Alguns utensílios agrícolas

A António Manuel Pires Cabral

Podoa

Corta em asa, intensa e
oblíqua, onde a mão humana.

Não tem ideias, porém
a mão a torna calculada.

Então a vida sobre
o instantâneo suporte abre caminho.

A vida contra a vida re-
partida à espera de re-ser.

E também simbólica, frontal
a turvas ideias.

Enxada

Olhos em bico revelando
o que na terra há de sol.

E a terra no desvinco
em treme-luz de insectos lhe responde.

Como ela cospe inter-
mitente raiva acumulada!

Uma luta feroz com a relva
de emaranhadas intenções.

À noite, no silêncio emoliente,
tens o ar de uma deusa multimãe.

Tractor

Cantas na ravina
a vitória do homem sobre o tempo.

Cantas com raiva
na ravina.

Pulmão de aço entre
a poeira secular e o vinho novo.

Dobras-te sobre a terra
de rijo ventre destroçado.

Núpcias de fogo
sob este céu de zinco pingando.

Forquilha

Dócil é a palha
em seus dedos de ferro.

O estrume resiste inutilmente,
desgrenhado e puro de um belo destino.

Une e desune, diabólica
e humilde, até ao ciclo

iminente da planta.
Vê-se depois num feixe de vergônteas

o desenho da vida.
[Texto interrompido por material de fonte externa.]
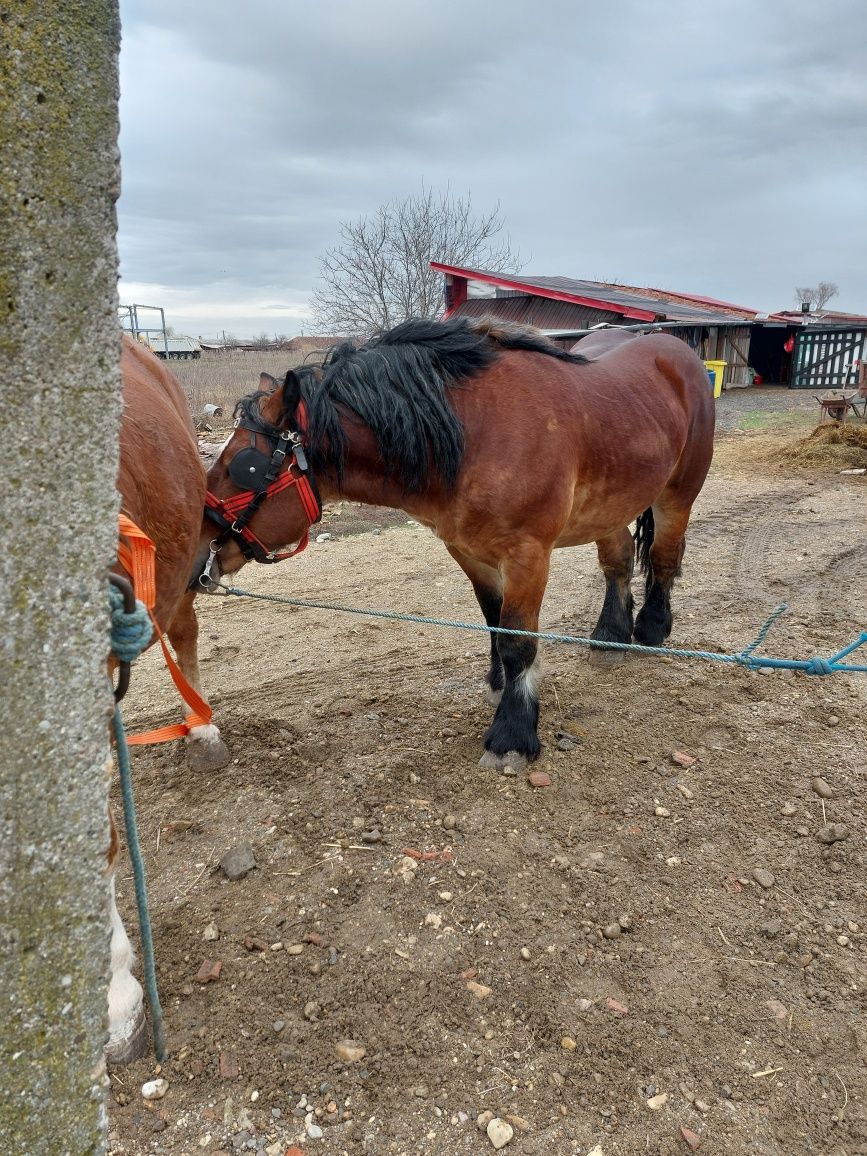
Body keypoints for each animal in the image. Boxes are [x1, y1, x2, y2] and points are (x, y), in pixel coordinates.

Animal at [193, 319, 716, 776]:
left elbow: (518, 640)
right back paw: (610, 635)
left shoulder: (527, 555)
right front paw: (500, 687)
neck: (473, 432)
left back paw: (651, 627)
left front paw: (512, 734)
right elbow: (494, 624)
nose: (198, 553)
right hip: (609, 503)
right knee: (618, 560)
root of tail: (675, 351)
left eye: (244, 467)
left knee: (664, 558)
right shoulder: (468, 551)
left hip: (677, 494)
Eis
uma canção com a forma de mão.

Escada

Duas ideias que se aprumassem
ao pé da árvore

com lisas dúvidas transversais
de espaço a espaço

não é decerto uma prova
do poder do homem e talvez

ir colher ou levar
um fruto antecede o fruto

ela aí está rente aos olhos
tentação ou não para Eva

António Cabral para Eito Fora por Pedro Colaço Rosário (2001)

António Cabral [1931-2007] foi um poeta, ficcionista, cronista, ensaísta, dramaturgo, etnógrafo e divulgador da cultura popular portuguesa.

Nascido em Castedo do Douro, em pleno coração duriense, a 30 de Abril de 1931, iniciou a actividade literária com o livro de poesia Sonhos do meu anjo, publicado em 1951. Ao longo de 56 anos de carreira dedicada à escrita, publicou mais de 50 livros em nome próprio, abraçando géneros tão diversos como a poesia, o teatro, a ficção e o ensaio, dedicando-se em paralelo ao estudo apurado e divulgação das tradições populares portuguesas. As suas raízes transmontano-durienses e a ligação à terra que o viu nascer, “o Paraíso do vinho e do suor“, são presença incontornável em toda a sua obra.

Colaborou em jornais e revistas de todo o país, co-fundou as publicações Setentrião, Tellus e Nordeste Cultural, participou em programas televisivos, radiofónicos e conferências, contribuiu com textos para várias antologias, colectâneas e manuais escolares, prefaciou livros. Alguns dos seus poemas foram cantados, no período pré 25 de Abril, por Francisco Fanhais, Adriano Correia de Oliveira, Manuel Freire e, mais recentemente, interpretados pelos Xícara, Rui Spranger, Blandino e Rui David.

No campo da intervenção sociocultural dirigiu, a nível distrital, instituições como o F.A.O.J. (Fundo de Apoio aos Organismos Juvenis) e o I.N.A.T.E.L. (Instituto Nacional de Aproveitamento dos Tempos Livres), fundou e co-fundou o Centro Cultural Regional de Vila Real (C.C.R.V.R.) e A.N.A.S.C. (Associação Nacional dos Animadores Socioculturais), respectivamente. Como Presidente do C.C.R.V.R., promoveu cinco encontros de escritores e jornalistas de Trás-os-Montes e Alto Douro e impulsionou a realização de vários encontros de jogos populares em Portugal e no estrangeiro.

Diplomado em Teologia pelo Seminário de Santa Clara de Vila Real e Licenciado em Filosofia pela Universidade do Porto, António Cabral exerceu actividade de docente nesta cidade desde 1961 até 2007, no ensino particular, secundário e Magistério Primário, com um breve interregno entre 1988 e 1991, anos em que se dedicou à investigação de jogos populares e ludoteoria como bolseiro do Ministério da Educação.

Foi agraciado com as medalhas de prata de mérito municipal pelas autarquias de Alijó (1985) e Vila Real (1990).

António Cabral faleceu em Vila Real, vítima de doença cardíaca, a 23 de Outubro de 2007. Tinha 76 anos de idade. Nesse mesmo ano de 2007 publicou o livro de poesia O rio que perdeu as margens e deixou no prelo A tentação de Santo Antão, prémio nacional de poesia Fernão Magalhães Gonçalves.